April 5, 2000 4:10 PM PDT
ACLU lawyers appeal Cyber Patrol copyright ruling
- Related Stories
-
Judge sides with Net filtering firm in copyright case
March 28, 2000 -
Filtering firm, hackers settle copyright case
March 27, 2000 -
Filtering firm employs copyright law against Webmasters
March 23, 2000
Lawyers with the American Civil Liberties Union (ACLU) in Boston this morning appealed a judge's order that barred three Web site operators from posting code online that cracked into Cyber Patrol's blocking software.
The code allowed people to see which Web sites were blocked under Cyber Patrol's filtering system.
"What these guys were posting was not copyright-protected material," said Sarah Wunsch, an ACLU attorney in Boston. "We don't believe the judge has authority to issue a restraining order at all."
Representatives for Cyber Patrol, a subsidiary of Microsystems Software and toy maker Mattel, could not immediately be reached for comment.
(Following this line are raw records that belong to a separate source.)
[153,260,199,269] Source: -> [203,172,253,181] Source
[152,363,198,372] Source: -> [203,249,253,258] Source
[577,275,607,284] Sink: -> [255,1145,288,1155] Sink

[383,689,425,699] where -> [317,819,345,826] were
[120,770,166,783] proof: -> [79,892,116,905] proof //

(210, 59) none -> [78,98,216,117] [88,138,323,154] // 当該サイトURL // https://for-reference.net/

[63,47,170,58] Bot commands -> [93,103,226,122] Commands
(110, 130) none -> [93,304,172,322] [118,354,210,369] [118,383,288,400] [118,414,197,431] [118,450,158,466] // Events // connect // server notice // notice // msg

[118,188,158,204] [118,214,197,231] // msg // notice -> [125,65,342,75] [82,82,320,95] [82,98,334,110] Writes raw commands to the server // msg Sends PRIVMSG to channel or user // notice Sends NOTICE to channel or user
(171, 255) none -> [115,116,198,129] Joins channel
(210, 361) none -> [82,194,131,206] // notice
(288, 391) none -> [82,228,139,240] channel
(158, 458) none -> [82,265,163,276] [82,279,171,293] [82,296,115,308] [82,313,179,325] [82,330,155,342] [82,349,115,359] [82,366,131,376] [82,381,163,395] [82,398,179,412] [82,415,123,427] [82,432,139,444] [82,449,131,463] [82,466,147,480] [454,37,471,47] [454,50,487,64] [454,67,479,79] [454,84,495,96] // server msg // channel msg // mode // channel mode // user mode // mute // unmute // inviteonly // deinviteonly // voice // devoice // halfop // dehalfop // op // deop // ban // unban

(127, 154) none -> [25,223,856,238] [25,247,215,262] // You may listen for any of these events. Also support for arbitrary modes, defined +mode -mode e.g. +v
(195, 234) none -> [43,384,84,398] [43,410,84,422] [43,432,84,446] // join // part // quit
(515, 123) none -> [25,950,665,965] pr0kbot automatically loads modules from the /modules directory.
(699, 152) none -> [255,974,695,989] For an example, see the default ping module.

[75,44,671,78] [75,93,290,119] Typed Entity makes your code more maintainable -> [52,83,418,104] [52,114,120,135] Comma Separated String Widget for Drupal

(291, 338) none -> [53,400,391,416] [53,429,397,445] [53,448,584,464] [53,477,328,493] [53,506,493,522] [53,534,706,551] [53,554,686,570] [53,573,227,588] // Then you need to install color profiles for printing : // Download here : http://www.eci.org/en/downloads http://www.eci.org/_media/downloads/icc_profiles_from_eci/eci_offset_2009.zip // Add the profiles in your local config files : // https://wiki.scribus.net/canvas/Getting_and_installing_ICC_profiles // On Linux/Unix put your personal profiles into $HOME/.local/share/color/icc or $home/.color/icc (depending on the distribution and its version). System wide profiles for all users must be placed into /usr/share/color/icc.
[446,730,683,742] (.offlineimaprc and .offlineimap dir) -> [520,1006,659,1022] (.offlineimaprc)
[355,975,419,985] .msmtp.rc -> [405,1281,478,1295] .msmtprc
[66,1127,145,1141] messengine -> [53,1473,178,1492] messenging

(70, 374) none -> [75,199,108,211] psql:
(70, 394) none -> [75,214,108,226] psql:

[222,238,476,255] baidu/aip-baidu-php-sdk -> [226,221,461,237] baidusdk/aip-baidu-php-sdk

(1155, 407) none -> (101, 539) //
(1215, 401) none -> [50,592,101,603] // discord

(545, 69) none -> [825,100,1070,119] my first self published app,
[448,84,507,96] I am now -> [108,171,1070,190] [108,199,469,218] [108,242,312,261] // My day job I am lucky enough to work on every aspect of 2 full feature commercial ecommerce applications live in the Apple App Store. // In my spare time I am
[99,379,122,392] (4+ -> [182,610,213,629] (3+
The dispute began late last month, when two computer programmers, one in Canada and the other in Sweden, published on the Internet code that allowed people to circumvent Cyber Patrol's filtering system.
Soon afterward, the program spread across the Net. Cyber Patrol's attorneys sued the two men for copyright infringement, obtained a restraining order, and eventually settled the case.
But the order, they said, also covered others who were posting the code,
namely three Web operators: Bennett Haselton,
Lindsay Haisley and Waldo Jaquith.
That's when the ACLU stepped in.
Wunsch says that U.S. District Judge Edward Harrington did not have authority to issue his order in the first place, because the act of copyright infringement occurred in different countries. What's more, she says, her clients did nothing unlawful.
If the judge rejects Wunsch's request, she said she will take the matter up with the 1st U.S. Circuit Court of Appeals.